Vermeer didn't want to make her feel uncomfortable but he couldn't help but notice that she looked exactly like Bardot, all the way down to the accent and if quick glances sufficed, her bra size.

Vermeer veered his eyes to his menu, "I'll take the Douglas Sirk steak please."

"Burnt to a crisp or bloody as hell?" Brigitte murmured as she wrote the order on a pad.

Vermeer paused, revelling in the sensuality of the voice, remembering how she had caused an uproar just be acting sexual. Nowadays boys couldn't get hard-ons unless they saw skin. Back then they didn't see skin 'til they were married, and a girl just had to sound sexy to excite him something big.

Making his voice sound thoughtful, and to buy time, he asked, "Nothing in between those two?"

Brigitte shrugged, "I suppose I could ask the cook to make an exception, sure."

Vermeer paused, then waved his hand, "Nah, never mind that. I'll just take it bloody as hell."

"Anything to drink?"

Vermeer was certain now that this girl was genuinely French. He looked up, "I'll take the Scotch, please."

Jotting it down, Brigitte gave a quick smile, "I'll be right back with the drink." She walked off. Vermeer forced himself not to look after her: he wasn't a teenage boy for God's sake.

The drink came just as the music changed from Elvis to something else that Vermeer couldn't identify. Sipping sparingly at his Scotch, he wondered what his old buddies would have thought of this place. Certainly Joe would have hated it here. He would have fucking despised the place. But some of the others would have sat here and laughed their asses off. Vermeer thought back to that time: he had never noticed during the war, but always afterwards, that the time where he'd fought on the Pacific had been the simplest time of his life. There'd been no question of what he had to do, or what was coming up. When he'd come back from the war, he had been completely out of place with the usual way of life for American men. He was unmarried, unemployed, and uneducated. What a change the 50's were from the 30's, where an honest man could live on physical labour and families were a burden that worsened your chances of survival. He had learned all that during the Depression: he'd had no choice.

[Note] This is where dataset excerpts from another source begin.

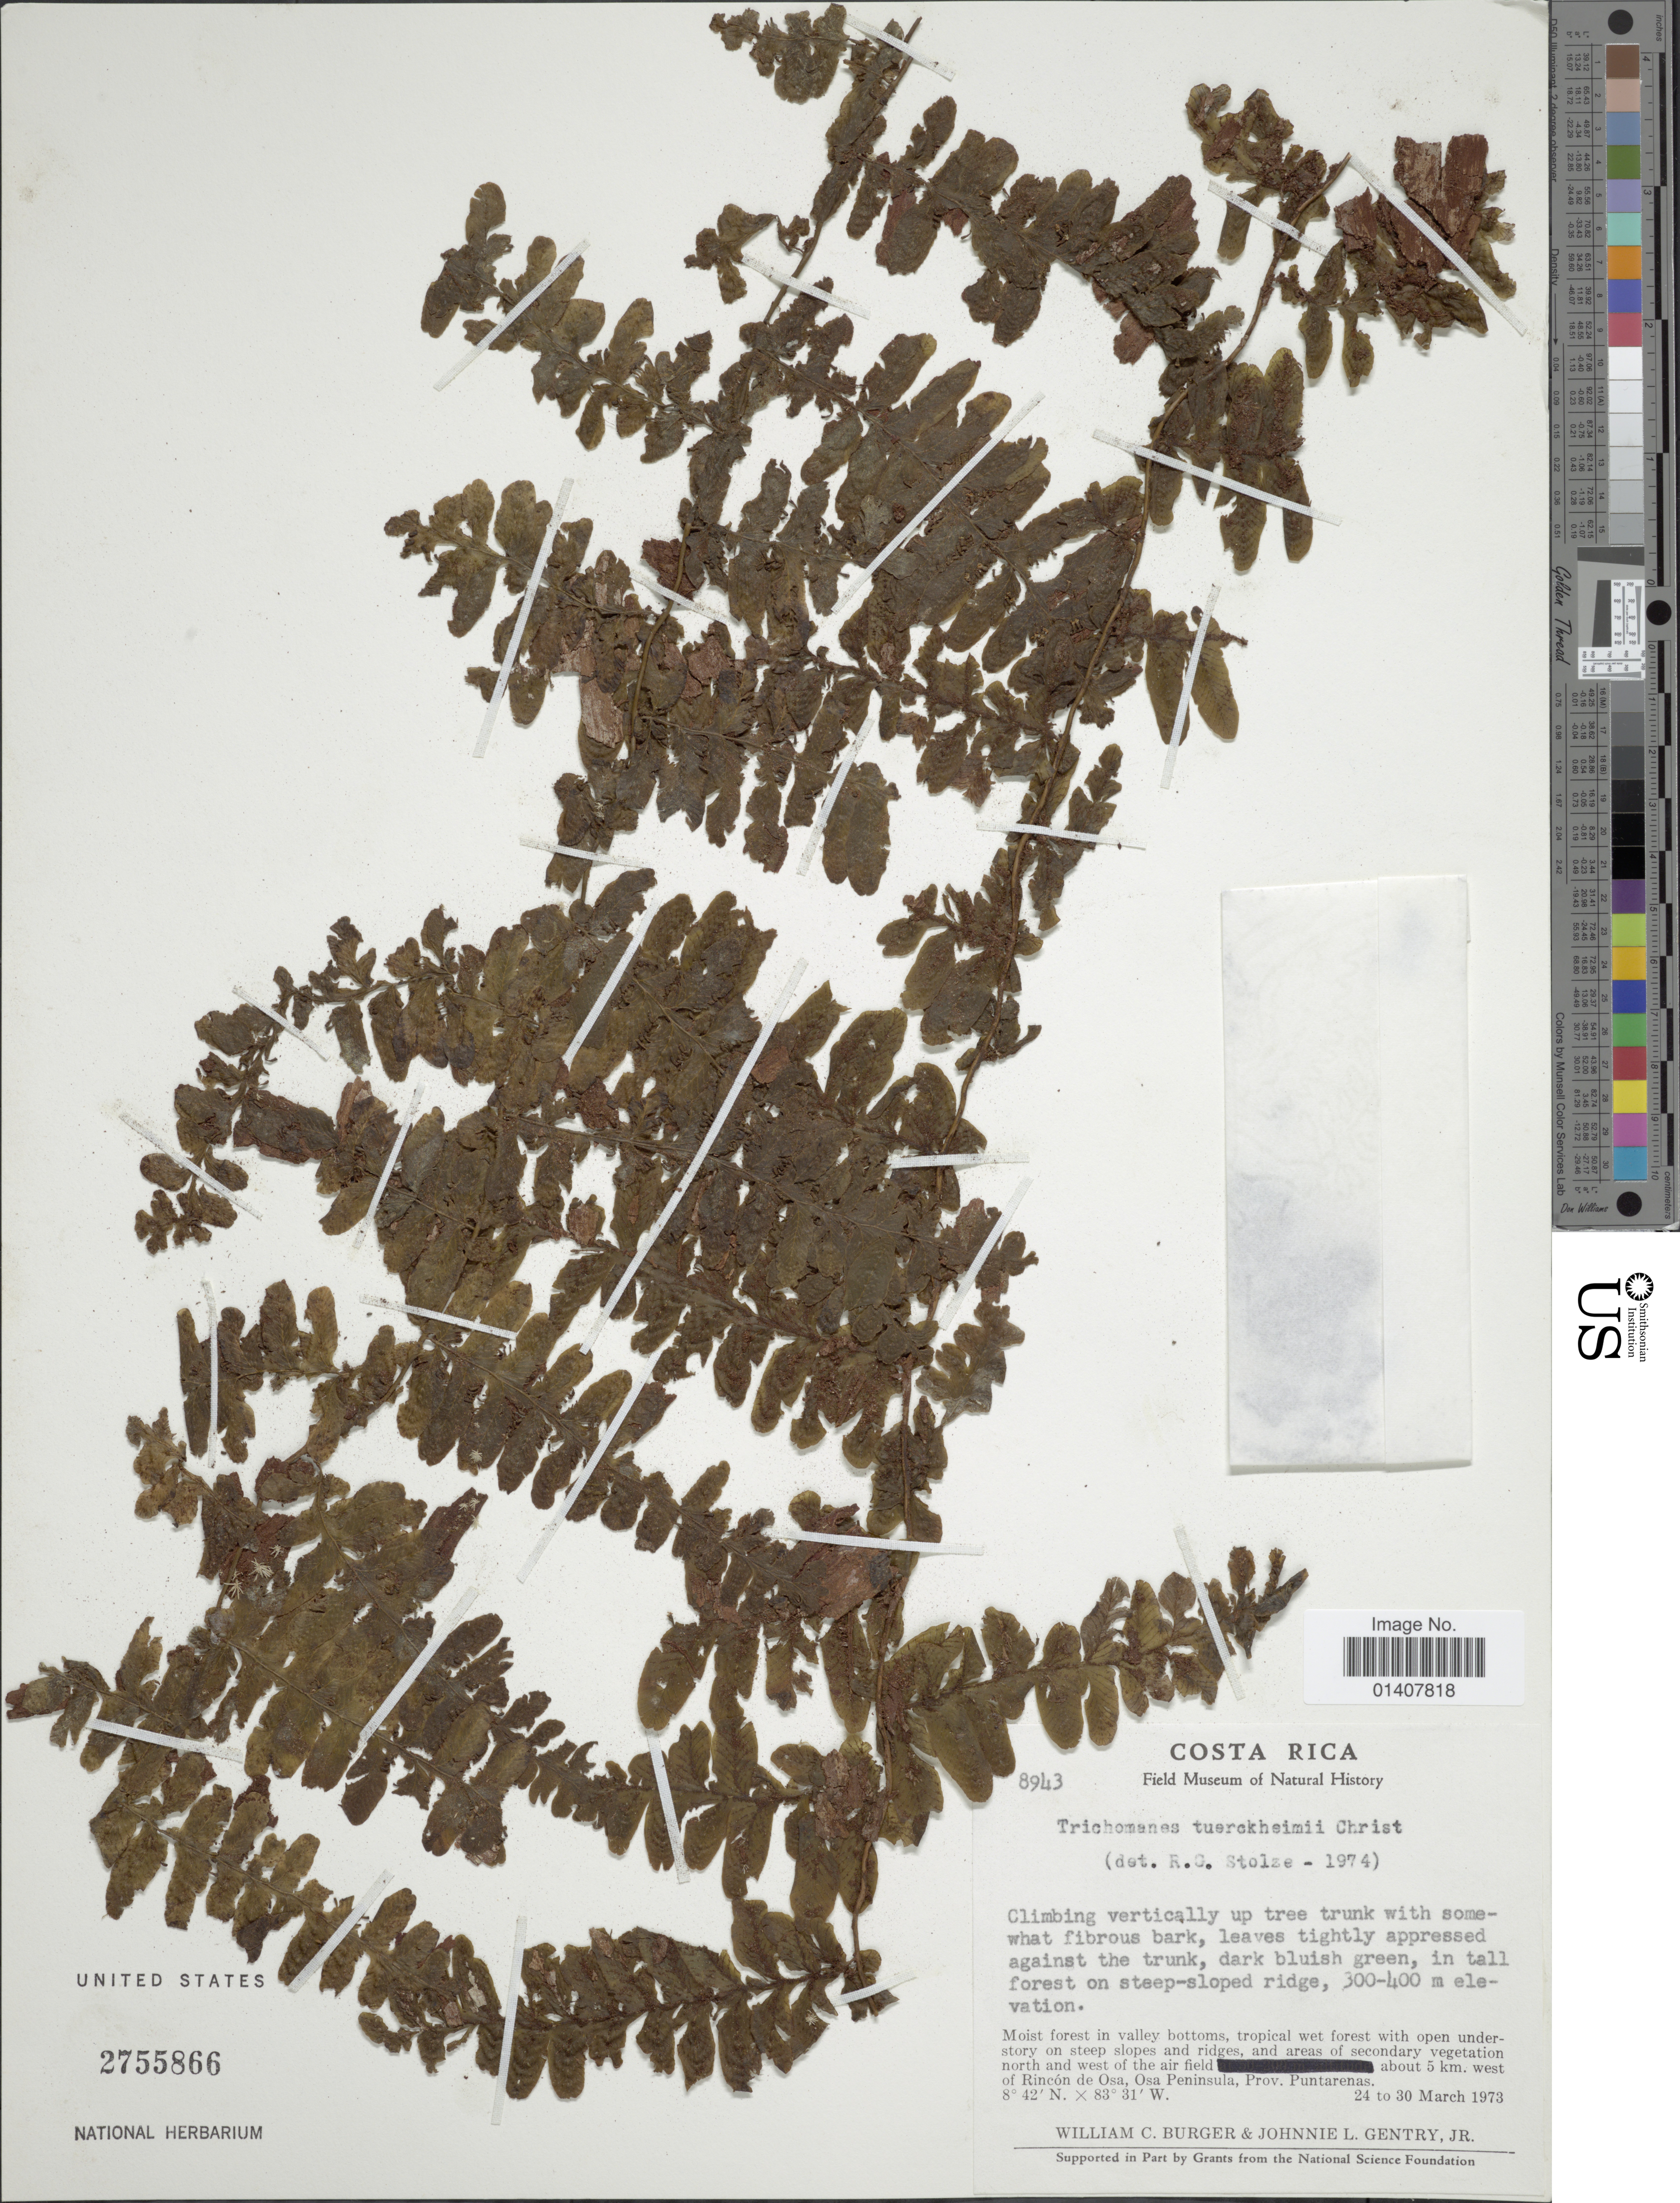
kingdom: Plantae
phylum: Tracheophyta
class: Polypodiopsida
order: Hymenophyllales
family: Hymenophyllaceae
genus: Trichomanes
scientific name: Trichomanes tuerckheimii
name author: Christ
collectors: W. Burger & J. L. Gentry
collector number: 894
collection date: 1973-03-24/1973-03-30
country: Costa Rica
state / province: Puntarenas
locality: Moist forest in valley bottoms, tropical wet forest with open understory on steep slopes and ridges, and areas of secondary vegetation north and west of the air field about 5km west of Rincon de Osa, Osa Peninsula, prov. Puntarenas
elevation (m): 300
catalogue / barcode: US 2755866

He looked around again. He could name every single personality in this place. There was James Dean, right down there, looking so out of place obediently taking orders. And there was Marilyn Monroe, holding her skirt down in the classic image. And there was Buddy Holly, hair and all...

Vermeer almost choked on his drink. Buddy Holly was Mr Pink! Sweet Jesus Christ! Mr. Pink was working here? Vermeer tried not to laugh. The heist was in two days and here he was, working in Jack Rabbit Slim's. He's either an eccentric professional or a major amateur, Vermeer thought. He better know what he's doing.

Vermeer shook his head. Now he really couldn't get caught or else he'd be able to tell them where two of the other guys worked, and give them someone else to trace against Mr. Orange. Whoever that black guy was, they could connect him to Orange and then Orange would join Joe, Eddie, Pink, and Brown on the list of people that Vermeer could turn in.